**Consigne 1**
Reproduisez à l'identique le passage du texte sur la gouvernance d'entreprise qui commence aux mots « 5Cet article, qui » et s'arrête après les mots « résultats sont discutés. ».
**Consigne 2**
Dans les entrées, mettez à jour les lignes qui vont de celle contenant « From the image's perspective, which » jusqu'à celle contenant « black glossy kettle at left appears », bornes comprises, en remplaçant « black glossy kettle » par « black metal kettle » sans rien modifier d'autre. Ne renvoyez que ces lignes.

*** Texte source ***

4Dans le cadre de cette recherche, nous menons une nouvelle réflexion sur les modalités de gouvernance d’entreprise régissant la relation entre actionnaires, dirigeants et managers, avec un accent particulier sur le management intermédiaire. Le contexte de crise actuel a notamment révélé les limites de la logique disciplinaire à garantir une relation sereine entre les trois parties. En effet, des difficultés de légitimité et de fiabilité des instances de régulation et de décision au sein des organisations se ressentent chez l’ensemble des salariés, cadres et non cadres (Benhamou, 2010). Pour répondre à la problématique d’intégration des managers à la gouvernance des entreprises, nous pensons que l’instauration par la gouvernance d’un ensemble de pratiques managériales dites mobilisatrices (Appelbaum et al., 2000 ; Foss et al., 2011 ; Huselid, 1995) peut favoriser l’engagement des MI dans le processus de création de valeur. Cette hypothèse s’inscrit dans une nouvelle vision de la gouvernance qui s’éloigne de la simple logique contractuelle, qui vise à discipliner les comportements, vers un nouveau mode de régulation qui consiste à encourager les porteurs des ressources critiques, notamment les MI, à converger vers les objectifs stratégiques et organisationnels (Rajan et Zingales, 2000).
5Cet article, qui a pour objectif de contribuer à la littérature sur la gouvernance en étudiant les voies susceptibles de favoriser l’engagement des MI dans une gouvernance cognitive des organisations, est structuré de la façon suivante. Dans une première partie, nous développons notre cadre conceptuel. Puis nous soumettons ce cadre aux données de l’enquête REPONSE. Enfin, les résultats sont discutés.

*** Entrées du corpus ***

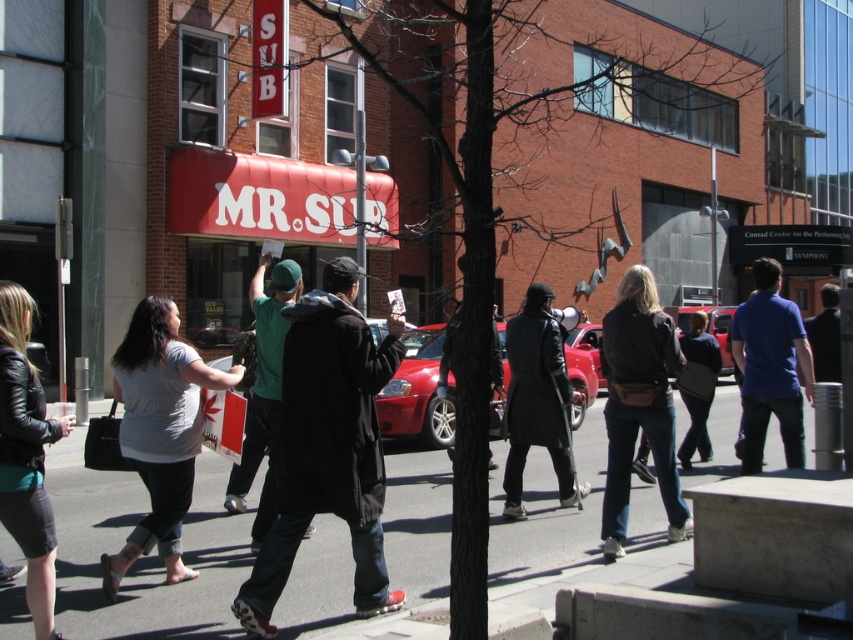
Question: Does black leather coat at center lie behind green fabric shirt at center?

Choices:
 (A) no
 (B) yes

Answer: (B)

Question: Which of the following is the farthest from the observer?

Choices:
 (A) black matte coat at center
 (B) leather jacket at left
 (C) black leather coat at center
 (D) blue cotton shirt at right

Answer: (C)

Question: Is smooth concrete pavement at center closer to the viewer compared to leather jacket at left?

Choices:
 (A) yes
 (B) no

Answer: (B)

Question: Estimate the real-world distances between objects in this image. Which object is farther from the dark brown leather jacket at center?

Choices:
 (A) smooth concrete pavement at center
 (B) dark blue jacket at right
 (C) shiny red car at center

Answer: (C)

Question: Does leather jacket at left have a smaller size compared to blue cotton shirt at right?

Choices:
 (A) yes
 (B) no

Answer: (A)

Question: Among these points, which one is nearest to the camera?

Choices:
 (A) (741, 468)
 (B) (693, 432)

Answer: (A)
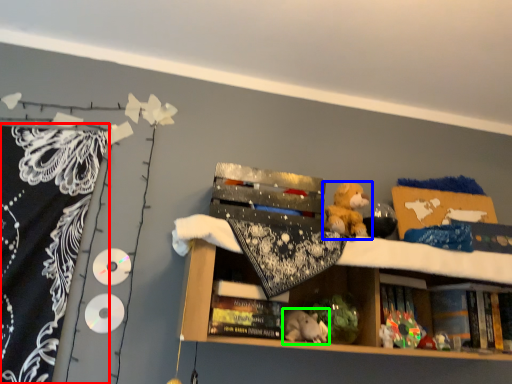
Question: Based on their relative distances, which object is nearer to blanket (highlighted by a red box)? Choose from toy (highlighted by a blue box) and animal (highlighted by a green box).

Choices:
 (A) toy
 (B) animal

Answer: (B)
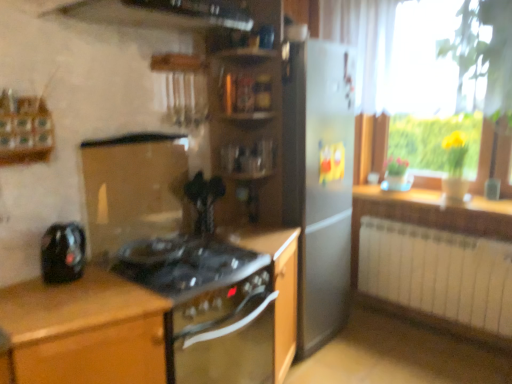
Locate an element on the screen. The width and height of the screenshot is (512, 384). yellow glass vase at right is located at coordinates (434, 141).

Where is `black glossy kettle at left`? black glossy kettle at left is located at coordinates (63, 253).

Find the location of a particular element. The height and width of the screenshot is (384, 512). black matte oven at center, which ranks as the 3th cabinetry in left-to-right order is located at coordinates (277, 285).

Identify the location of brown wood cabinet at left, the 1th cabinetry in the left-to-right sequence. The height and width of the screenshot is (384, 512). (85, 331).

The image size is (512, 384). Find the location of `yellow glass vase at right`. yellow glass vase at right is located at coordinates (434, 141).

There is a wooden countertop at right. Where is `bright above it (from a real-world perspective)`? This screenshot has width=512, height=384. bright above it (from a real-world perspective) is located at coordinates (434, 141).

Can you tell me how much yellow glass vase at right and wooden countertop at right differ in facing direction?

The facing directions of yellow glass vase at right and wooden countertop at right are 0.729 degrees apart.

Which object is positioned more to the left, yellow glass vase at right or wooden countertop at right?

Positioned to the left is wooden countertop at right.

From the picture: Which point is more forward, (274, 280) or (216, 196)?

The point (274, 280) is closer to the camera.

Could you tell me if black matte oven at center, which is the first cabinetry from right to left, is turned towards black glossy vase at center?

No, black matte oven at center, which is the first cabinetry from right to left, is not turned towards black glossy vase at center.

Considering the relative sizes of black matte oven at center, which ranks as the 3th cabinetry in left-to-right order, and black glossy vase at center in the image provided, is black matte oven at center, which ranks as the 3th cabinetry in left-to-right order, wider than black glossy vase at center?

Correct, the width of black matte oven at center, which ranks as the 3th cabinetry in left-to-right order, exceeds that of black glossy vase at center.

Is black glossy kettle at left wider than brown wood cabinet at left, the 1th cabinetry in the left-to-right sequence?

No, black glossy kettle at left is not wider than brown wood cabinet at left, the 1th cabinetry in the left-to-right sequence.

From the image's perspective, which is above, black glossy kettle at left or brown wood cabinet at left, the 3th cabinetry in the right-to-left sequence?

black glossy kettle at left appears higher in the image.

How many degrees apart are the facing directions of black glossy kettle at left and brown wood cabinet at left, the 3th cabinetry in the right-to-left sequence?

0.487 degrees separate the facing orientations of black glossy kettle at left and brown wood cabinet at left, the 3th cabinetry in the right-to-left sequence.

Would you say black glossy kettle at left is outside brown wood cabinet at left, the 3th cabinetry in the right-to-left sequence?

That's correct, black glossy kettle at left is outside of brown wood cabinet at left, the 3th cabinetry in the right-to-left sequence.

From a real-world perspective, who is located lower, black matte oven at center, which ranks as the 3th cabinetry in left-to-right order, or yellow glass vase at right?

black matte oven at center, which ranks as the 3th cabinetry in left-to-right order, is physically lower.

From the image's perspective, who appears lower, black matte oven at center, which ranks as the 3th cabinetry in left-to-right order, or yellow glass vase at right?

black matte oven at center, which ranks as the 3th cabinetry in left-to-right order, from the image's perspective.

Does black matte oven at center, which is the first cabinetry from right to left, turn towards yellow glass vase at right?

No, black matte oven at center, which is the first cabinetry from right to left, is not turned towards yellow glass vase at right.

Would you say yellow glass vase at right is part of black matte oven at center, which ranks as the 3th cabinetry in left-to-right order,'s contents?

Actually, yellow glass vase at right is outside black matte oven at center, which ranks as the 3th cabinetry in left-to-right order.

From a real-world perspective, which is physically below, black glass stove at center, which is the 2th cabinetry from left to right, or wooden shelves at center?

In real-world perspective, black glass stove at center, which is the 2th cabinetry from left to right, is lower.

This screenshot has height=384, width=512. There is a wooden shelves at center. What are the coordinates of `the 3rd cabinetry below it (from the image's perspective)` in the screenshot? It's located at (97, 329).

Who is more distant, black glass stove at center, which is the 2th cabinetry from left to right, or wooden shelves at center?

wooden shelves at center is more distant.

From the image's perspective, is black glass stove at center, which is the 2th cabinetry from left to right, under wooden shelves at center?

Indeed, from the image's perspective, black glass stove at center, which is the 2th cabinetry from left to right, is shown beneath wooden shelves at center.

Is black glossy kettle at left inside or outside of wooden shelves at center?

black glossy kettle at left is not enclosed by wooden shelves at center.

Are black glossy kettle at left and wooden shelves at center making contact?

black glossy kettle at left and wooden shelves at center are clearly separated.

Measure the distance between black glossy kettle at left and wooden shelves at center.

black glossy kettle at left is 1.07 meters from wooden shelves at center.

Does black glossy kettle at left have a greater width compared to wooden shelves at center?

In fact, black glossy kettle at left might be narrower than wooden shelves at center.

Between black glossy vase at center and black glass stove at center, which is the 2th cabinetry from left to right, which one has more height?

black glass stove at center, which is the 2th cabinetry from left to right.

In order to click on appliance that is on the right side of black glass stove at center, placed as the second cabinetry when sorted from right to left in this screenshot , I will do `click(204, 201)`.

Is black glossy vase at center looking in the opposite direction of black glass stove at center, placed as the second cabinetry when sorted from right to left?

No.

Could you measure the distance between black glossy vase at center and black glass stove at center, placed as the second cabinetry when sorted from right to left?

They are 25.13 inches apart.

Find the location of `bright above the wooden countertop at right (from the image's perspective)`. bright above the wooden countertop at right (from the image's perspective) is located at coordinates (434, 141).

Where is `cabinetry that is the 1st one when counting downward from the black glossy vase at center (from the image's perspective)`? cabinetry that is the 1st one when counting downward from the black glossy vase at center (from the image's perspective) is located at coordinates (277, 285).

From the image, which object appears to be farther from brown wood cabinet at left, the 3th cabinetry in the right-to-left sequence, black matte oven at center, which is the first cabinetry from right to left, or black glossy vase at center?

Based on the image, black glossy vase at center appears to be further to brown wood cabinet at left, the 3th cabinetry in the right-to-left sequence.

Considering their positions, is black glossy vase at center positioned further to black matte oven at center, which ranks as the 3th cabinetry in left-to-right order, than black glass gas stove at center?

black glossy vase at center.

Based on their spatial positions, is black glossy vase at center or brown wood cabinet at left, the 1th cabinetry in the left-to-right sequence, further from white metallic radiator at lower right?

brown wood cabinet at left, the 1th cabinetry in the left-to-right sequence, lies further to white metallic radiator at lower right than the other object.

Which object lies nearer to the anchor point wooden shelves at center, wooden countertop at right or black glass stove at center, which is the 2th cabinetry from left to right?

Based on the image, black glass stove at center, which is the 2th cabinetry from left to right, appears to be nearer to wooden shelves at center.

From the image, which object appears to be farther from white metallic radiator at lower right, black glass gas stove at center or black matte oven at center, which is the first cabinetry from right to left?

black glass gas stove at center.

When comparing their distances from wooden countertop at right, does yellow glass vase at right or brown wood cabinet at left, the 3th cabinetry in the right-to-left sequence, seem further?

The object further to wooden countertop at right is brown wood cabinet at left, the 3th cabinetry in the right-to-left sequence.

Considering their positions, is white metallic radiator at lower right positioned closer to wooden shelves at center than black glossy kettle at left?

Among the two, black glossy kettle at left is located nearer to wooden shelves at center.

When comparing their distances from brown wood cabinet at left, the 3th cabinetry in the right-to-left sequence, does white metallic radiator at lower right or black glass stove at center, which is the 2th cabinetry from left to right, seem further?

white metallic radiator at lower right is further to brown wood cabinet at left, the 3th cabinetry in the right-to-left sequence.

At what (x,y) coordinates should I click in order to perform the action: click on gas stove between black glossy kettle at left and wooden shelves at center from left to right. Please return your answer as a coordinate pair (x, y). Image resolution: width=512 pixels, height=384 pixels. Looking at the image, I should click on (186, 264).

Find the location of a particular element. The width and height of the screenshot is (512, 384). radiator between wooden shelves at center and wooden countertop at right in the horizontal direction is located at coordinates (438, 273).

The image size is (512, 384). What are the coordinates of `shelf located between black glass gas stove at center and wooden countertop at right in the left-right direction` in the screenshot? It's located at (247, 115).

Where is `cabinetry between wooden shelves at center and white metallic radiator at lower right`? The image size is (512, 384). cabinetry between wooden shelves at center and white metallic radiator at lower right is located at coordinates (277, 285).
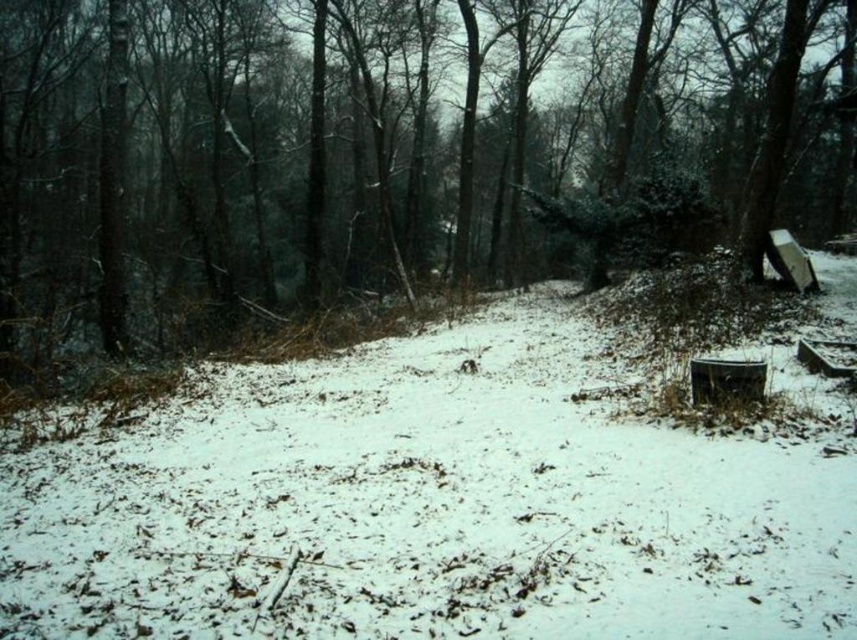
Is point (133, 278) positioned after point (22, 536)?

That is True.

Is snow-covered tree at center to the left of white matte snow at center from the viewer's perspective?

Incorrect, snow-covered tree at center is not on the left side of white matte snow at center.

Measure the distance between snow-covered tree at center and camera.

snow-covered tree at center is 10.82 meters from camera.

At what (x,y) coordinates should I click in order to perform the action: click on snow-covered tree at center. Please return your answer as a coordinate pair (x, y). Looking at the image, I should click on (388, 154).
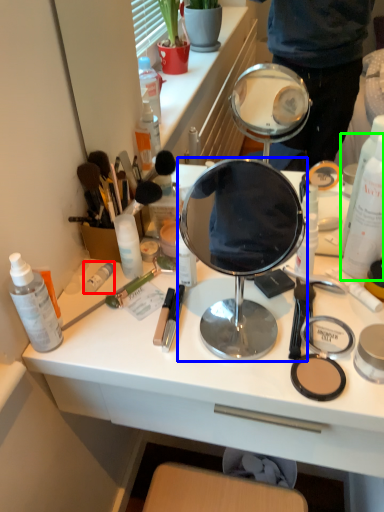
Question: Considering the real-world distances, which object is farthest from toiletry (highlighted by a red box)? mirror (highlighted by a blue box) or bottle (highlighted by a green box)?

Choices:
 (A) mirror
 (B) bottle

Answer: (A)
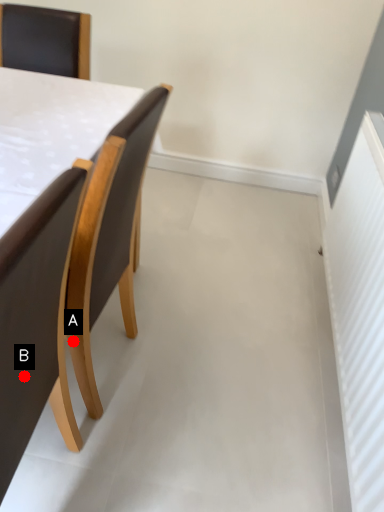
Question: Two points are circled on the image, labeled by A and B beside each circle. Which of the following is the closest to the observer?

***

**Résultat 1**
5Cet article, qui a pour objectif de contribuer à la littérature sur la gouvernance en étudiant les voies susceptibles de favoriser l’engagement des MI dans une gouvernance cognitive des organisations, est structuré de la façon suivante. Dans une première partie, nous développons notre cadre conceptuel. Puis nous soumettons ce cadre aux données de l’enquête REPONSE. Enfin, les résultats sont discutés.

**Résultat 2**
From the image's perspective, which is above, black metal kettle at left or brown wood cabinet at left, the 3th cabinetry in the right-to-left sequence?

black metal kettle at left appears higher in the image.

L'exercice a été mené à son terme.